Because NSA is chartered with assisting the USG and, as a knock-on effect, the US economy, with infosec. It's part of their job. Just like designing secure ciphers is part of their job, along with breaking them.
"Even agency programs ostensibly intended to guard American communications are sometimes used to weaken protections. The N.S.A.’s Commercial Solutions Center, for instance, invites the makers of encryption technologies to present their products and services to the agency with the goal of improving American cybersecurity. But a top-secret N.S.A. document suggests that the agency’s hacking division uses that same program to develop and “leverage sensitive, cooperative relationships with specific industry partners” to insert vulnerabilities into Internet security products. "
Actual quote from the CTO of a company that makes some security-related software (it's a major selling point) for a specific sector. They probably have over a hundred million people using this stuff day-to-day, indirectly, and hundreds of direct, large customers. Security bypass can easily cost hundreds of thousands a month.

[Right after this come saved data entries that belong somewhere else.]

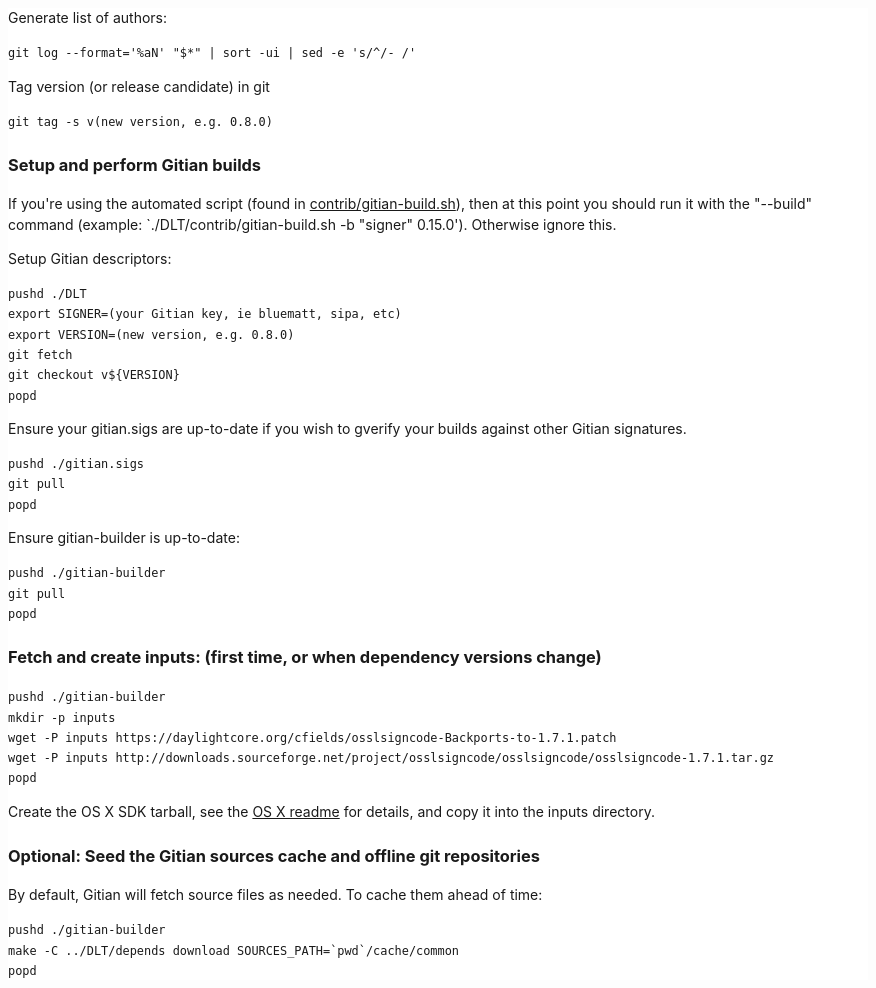 Generate list of authors:

    git log --format='%aN' "$*" | sort -ui | sed -e 's/^/- /'

Tag version (or release candidate) in git

    git tag -s v(new version, e.g. 0.8.0)

### Setup and perform Gitian builds

If you're using the automated script (found in [contrib/gitian-build.sh](/contrib/gitian-build.sh)), then at this point you should run it with the "--build" command (example: `./DLT/contrib/gitian-build.sh -b "signer" 0.15.0'). Otherwise ignore this.

Setup Gitian descriptors:

    pushd ./DLT
    export SIGNER=(your Gitian key, ie bluematt, sipa, etc)
    export VERSION=(new version, e.g. 0.8.0)
    git fetch
    git checkout v${VERSION}
    popd

Ensure your gitian.sigs are up-to-date if you wish to gverify your builds against other Gitian signatures.

    pushd ./gitian.sigs
    git pull
    popd

Ensure gitian-builder is up-to-date:

    pushd ./gitian-builder
    git pull
    popd

### Fetch and create inputs: (first time, or when dependency versions change)

    pushd ./gitian-builder
    mkdir -p inputs
    wget -P inputs https://daylightcore.org/cfields/osslsigncode-Backports-to-1.7.1.patch
    wget -P inputs http://downloads.sourceforge.net/project/osslsigncode/osslsigncode/osslsigncode-1.7.1.tar.gz
    popd

Create the OS X SDK tarball, see the [OS X readme](README_osx.md) for details, and copy it into the inputs directory.

### Optional: Seed the Gitian sources cache and offline git repositories

By default, Gitian will fetch source files as needed. To cache them ahead of time:

    pushd ./gitian-builder
    make -C ../DLT/depends download SOURCES_PATH=`pwd`/cache/common
    popd
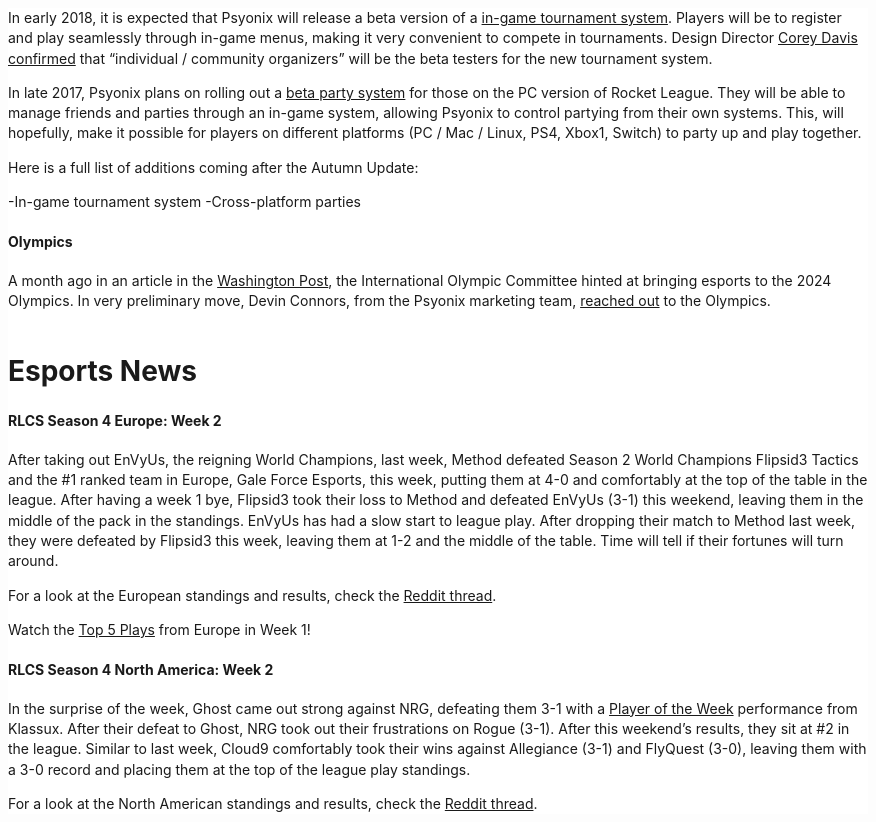 In early 2018, it is expected that Psyonix will release a beta version of a [in-game tournament system](http://www.ign.com/articles/2017/09/13/rocket-leagues-new-tournament-system-aims-to-get-players-into-esports). Players will be to register and play seamlessly through in-game menus, making it very convenient to compete in tournaments. Design Director [Corey Davis confirmed](https://twitter.com/mrcoreydavis/status/908003629650534401) that “individual / community organizers” will be the beta testers for the new tournament system.

In late 2017, Psyonix plans on rolling out a [beta party system](https://www.destructoid.com/rocket-league-is-finally-building-toward-cross-platform-parties-460673.phtml) for those on the PC version of Rocket League. They will be able to manage friends and parties through an in-game system, allowing Psyonix to control partying from their own systems. This, will hopefully, make it possible for players on different platforms (PC / Mac / Linux, PS4, Xbox1, Switch) to party up and play together.

Here is a full list of additions coming after the Autumn Update:

-In-game tournament system
-Cross-platform parties

#### Olympics

A month ago in an article in the [Washington Post](https://www.washingtonpost.com/news/early-lead/wp/2017/08/08/paris-mulling-inclusion-of-esports-in-2024-olympic-program/?utm_term=.4a91ac5950e9), the International Olympic Committee hinted at bringing esports to the 2024 Olympics. In very preliminary move, Devin Connors, from the Psyonix marketing team, [reached out](https://twitter.com/DunhamSmash/status/908042087672668160) to the Olympics.

# Esports News

#### RLCS Season 4 Europe: Week 2

After taking out EnVyUs, the reigning World Champions, last week, Method defeated Season 2 World Champions Flipsid3 Tactics and the #1 ranked team in Europe, Gale Force Esports, this week, putting them at 4-0 and comfortably at the top of the table in the league. After having a week 1 bye, Flipsid3 took their loss to Method and defeated EnVyUs (3-1) this weekend, leaving them in the middle of the pack in the standings. EnVyUs has had a slow start to league play. After dropping their match to Method last week, they were defeated by Flipsid3 this week, leaving them at 1-2 and the middle of the table. Time will tell if their fortunes will turn around.

For a look at the European standings and results, check the [Reddit thread](https://www.reddit.com/r/RocketLeague/comments/70mh4o/rlcs_s4_eu_league_play_week_2/).

Watch the [Top 5 Plays](https://twitter.com/RLCS/status/908601294176186368) from Europe in Week 1!

#### RLCS Season 4 North America: Week 2

In the surprise of the week, Ghost came out strong against NRG, defeating them 3-1 with a [Player of the Week](https://twitter.com/RLCS/status/909194987379736577) performance from Klassux. After their defeat to Ghost, NRG took out their frustrations on Rogue (3-1). After this weekend’s results, they sit at #2 in the league. Similar to last week, Cloud9 comfortably took their wins against Allegiance (3-1) and FlyQuest (3-0), leaving them with a 3-0 record and placing them at the top of the league play standings.

For a look at the North American standings and results, check the [Reddit thread](https://www.reddit.com/r/RocketLeague/comments/70hg1r/rlcs_s4_na_league_play_week_2/).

I had found a backdoor in their platform, so I asked if they had such basic holes, how they managed to write a large C-based app securely. Like, buffer overflows, for example.
CTO/head of development replied: "Buffer overflows? Probably not an issue, unless the network is really fast." Cringe.
There's nothing at all opposing about those goals. They're both natural by products of expertise in signals intelligence and cryptanalysis, and skill breaking security helps provide more secure systems by subjecting them to more sophisticated attacks.
Just as a clarification, NSA doesn't set those standards. Agencies like NIST set AES and SHA3 through open worldwide competitions. These standards then become parts of larger compliance guidelines like FIPS (Federal Information Protection Standard I think) that govern how the USG should protect its data.
NIST has like 2 cryptographers, doesn't it? The real guidance at NIST comes from NSA. If you think NSA is backdooring Suite B crypto, you can't trust NIST.